_Task instructions_:
According to the abstract on dopamine-modified carbon fiber paper below, what maximum tensile strength did PDA-CFP reach?

Start of Passage shown

Preparation and Characterization of Dopamine-Modified Carbon Fiber Paper Composites for Gas Diffusion Layers

• Published in: Polymers Vol. 15; no. 16; p. 3428
• Main Authors: Ma, Jiahua, Chen, Xiangyu, Sun, Xiaoshuai, Zhao, Chuanshan
• Format: Journal Article
• Language: English
• Published: Basel MDPI AG 01.08.2023; MDPI
• Subjects: Adhesive strength; Bonding strength; Carbon black; carbon fiber modification; Carbon fibers; Cardiac glycosides; Cardiotonic agents; Caustic soda; Diffusion layers; Dopamine; Energy; Force and energy; Fuel cell industry; Fuel cells; Functional groups; Gaseous diffusion; Green technology; Hydrogen; Microscopy; Nonwoven fabrics; Oxidation; PEMFCs; Permeability; Phenols; Physical properties; Polymerization; Polyvinyl alcohol; Raw materials; Spectrum analysis; Tensile strength; Tightness; China; Japan
• ISSN: 2073-4360; 2073-4360
• DOI: 10.3390/polym15163428

Carbon fibers (CFs) cannot be directly used for the preparation of CF paper because of their chemically inert nature. Herein, the surface of CFs was modified using the spontaneous oxidative self-polymerization of dopamine. By taking full advantage of the spontaneous oxidation and self-polymerization properties of PD to maintain the maximum strength of CFs, a polydopamine-modified CF paper (PDA-CFP) with excellent performance was prepared using PD-modified CFs (PDA-CFs). This increased the proportion of hydrophilic functional groups on the surface of carbon fibers, increased the O/C ratio on the CF surface by 6 times, and improved the bond strength between the modified CF and the adhesive by making full use of the interaction force between polydopamine and PVA fibers. In this way, the primary properties of the CF paper were improved. Overall, the results showed that the dispersion of CF was considerably improved with dopamine modification. In addition, the primary physical properties of PDA-CFP were better than those of virgin CF paper (CFP-0). PDA-CFP exhibited a maximum tensile strength of 2.04 kN·m−1, a minimum resistivity of 0.06055 Ω·cm−1, and a minimum porosity of 72.4%. The tightness was increased by up to 12.1%.

End of Passage shown
Start of Excerpted records

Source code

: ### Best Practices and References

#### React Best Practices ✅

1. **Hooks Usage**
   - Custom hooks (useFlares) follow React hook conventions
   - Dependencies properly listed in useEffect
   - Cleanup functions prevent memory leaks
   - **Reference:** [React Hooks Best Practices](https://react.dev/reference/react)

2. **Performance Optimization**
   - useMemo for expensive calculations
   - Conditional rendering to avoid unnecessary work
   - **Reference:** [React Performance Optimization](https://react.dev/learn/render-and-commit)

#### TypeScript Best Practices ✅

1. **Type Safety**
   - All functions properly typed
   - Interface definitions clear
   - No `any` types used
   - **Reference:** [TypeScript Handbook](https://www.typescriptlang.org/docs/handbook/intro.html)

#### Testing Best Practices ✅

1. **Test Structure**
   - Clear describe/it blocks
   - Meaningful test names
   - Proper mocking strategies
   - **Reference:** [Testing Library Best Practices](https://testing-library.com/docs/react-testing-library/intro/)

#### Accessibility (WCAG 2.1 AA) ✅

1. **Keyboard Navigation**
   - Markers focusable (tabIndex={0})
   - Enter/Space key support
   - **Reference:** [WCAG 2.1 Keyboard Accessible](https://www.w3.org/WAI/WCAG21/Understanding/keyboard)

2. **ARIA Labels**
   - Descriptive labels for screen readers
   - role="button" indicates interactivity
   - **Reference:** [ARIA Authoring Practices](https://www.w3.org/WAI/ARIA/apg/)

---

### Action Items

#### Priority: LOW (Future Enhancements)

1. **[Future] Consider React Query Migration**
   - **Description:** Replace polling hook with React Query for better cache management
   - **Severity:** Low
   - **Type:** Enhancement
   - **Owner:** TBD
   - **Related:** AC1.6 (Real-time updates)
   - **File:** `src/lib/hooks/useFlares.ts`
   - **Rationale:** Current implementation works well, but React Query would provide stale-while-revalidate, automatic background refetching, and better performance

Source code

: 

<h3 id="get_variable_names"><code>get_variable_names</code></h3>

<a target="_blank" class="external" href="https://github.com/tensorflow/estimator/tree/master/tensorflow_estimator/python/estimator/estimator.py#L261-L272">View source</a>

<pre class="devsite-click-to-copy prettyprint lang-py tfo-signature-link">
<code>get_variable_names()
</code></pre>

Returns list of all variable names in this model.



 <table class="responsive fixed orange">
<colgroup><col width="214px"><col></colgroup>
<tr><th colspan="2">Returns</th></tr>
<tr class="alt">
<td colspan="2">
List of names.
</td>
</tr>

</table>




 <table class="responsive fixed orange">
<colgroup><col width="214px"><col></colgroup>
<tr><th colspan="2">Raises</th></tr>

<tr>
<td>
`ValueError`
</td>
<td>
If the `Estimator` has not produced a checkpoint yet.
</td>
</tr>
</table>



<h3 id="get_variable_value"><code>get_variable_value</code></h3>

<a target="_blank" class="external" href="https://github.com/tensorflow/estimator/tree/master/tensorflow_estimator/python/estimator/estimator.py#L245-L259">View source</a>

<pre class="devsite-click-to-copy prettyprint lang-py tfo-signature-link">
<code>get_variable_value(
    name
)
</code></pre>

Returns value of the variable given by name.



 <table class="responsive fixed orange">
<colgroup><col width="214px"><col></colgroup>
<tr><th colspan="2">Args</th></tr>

End of Excerpted records

_Completed exercise_:
2.04 kN·m−1